DESCRIPTION OF THE TASK — Format the lines of the items as a numbered list, starting at the very first line and ending at the line containing "convertido en exitoso", with blank lines omitted.

[[ EXCERPTED RECORDS open ]]

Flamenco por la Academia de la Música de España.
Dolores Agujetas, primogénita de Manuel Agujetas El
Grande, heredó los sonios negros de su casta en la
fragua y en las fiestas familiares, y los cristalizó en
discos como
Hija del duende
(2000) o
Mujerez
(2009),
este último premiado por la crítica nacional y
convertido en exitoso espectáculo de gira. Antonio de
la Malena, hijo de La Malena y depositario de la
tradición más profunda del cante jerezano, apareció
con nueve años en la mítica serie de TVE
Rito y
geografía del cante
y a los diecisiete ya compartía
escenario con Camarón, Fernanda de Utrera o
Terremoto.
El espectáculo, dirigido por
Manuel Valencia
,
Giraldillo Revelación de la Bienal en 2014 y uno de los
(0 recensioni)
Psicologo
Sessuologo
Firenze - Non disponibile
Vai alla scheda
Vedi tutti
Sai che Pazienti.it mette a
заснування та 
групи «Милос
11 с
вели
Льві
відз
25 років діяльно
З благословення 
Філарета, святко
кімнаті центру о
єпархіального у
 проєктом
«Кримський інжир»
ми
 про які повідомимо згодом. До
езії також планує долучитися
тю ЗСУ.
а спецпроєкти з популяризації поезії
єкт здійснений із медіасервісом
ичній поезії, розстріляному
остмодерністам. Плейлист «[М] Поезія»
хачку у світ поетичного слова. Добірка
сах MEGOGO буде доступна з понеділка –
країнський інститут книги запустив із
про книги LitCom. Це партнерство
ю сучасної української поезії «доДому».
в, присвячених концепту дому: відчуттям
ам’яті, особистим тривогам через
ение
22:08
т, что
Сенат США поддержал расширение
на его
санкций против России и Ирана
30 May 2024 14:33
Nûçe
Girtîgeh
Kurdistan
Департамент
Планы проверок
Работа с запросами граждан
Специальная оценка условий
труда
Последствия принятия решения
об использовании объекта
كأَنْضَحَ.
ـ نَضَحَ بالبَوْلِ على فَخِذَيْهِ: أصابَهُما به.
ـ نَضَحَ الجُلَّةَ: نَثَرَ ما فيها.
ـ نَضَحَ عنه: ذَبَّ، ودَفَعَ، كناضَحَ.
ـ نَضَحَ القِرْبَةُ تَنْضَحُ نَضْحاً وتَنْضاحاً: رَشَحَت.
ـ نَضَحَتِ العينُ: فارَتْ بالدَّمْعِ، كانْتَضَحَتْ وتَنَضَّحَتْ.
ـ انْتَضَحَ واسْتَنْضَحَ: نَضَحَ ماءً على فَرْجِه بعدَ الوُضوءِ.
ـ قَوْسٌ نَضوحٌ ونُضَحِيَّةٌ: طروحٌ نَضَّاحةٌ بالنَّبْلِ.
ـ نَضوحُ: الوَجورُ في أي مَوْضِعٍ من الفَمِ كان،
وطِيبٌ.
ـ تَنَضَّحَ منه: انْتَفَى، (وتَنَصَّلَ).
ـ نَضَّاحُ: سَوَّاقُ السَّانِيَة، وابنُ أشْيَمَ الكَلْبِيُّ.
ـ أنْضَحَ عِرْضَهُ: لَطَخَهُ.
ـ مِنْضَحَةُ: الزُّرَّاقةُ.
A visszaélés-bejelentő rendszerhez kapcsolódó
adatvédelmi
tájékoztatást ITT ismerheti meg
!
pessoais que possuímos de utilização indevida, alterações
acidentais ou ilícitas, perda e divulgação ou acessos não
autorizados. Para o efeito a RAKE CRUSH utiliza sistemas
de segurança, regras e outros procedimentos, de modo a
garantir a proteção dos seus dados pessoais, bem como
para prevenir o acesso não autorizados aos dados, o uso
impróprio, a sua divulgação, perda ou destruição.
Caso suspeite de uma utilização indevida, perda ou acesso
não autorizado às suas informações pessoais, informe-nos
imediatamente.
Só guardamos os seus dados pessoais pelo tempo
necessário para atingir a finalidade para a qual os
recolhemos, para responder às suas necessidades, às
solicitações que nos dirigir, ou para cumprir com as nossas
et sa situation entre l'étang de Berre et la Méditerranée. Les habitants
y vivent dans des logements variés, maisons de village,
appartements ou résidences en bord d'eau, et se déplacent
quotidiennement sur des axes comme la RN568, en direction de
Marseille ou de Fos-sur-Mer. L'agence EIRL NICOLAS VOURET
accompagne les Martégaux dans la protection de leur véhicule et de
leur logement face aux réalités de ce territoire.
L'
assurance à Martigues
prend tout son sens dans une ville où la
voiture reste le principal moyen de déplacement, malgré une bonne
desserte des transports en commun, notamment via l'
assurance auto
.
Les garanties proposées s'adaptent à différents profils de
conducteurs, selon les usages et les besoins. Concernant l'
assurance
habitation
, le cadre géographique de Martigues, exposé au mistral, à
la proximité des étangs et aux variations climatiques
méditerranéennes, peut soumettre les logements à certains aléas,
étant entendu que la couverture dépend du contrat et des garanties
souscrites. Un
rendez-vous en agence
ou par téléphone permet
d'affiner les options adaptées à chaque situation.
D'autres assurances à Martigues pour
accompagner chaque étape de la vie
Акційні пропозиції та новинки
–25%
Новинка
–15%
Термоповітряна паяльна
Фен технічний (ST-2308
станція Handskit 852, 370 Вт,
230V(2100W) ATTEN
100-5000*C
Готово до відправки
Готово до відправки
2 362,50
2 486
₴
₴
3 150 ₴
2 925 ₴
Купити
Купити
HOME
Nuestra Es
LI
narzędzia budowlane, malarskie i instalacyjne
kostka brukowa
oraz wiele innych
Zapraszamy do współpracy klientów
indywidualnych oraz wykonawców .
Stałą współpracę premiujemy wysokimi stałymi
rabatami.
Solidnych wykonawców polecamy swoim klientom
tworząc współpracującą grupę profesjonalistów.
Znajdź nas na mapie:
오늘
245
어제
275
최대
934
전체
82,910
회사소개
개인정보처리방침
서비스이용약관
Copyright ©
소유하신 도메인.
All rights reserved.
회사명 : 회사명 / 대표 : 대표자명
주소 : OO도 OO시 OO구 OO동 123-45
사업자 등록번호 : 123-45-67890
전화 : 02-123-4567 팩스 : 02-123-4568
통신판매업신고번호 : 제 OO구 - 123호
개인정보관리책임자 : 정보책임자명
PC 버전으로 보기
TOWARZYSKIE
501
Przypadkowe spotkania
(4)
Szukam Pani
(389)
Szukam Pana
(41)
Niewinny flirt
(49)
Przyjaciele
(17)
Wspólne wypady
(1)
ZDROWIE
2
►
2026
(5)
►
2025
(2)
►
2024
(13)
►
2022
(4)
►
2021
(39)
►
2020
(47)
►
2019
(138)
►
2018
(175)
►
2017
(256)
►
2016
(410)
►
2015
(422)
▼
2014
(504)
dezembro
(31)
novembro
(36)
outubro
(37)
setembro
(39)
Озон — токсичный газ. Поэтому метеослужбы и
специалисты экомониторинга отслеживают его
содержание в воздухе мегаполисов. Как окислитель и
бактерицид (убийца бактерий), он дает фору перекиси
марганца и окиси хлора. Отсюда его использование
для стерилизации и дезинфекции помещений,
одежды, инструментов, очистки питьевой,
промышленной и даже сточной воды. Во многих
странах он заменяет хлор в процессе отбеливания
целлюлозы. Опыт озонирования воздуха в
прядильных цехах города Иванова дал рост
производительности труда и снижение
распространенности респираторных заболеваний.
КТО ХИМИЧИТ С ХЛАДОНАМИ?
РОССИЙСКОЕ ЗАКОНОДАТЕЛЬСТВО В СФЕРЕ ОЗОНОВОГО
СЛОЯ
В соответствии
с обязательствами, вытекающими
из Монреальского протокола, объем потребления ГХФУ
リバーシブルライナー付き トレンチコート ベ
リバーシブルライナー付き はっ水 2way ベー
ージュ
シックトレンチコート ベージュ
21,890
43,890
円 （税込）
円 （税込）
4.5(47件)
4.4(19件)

[[ EXCERPTED RECORDS closed ]]

SOLUTION TO THE EXERCISE —
1. Flamenco por la Academia de la Música de España.
2. Dolores Agujetas, primogénita de Manuel Agujetas El
3. Grande, heredó los sonios negros de su casta en la
4. fragua y en las fiestas familiares, y los cristalizó en
5. discos como
6. Hija del duende
7. (2000) o
8. Mujerez
9. (2009),
10. este último premiado por la crítica nacional y
11. convertido en exitoso espectáculo de gira. Antonio de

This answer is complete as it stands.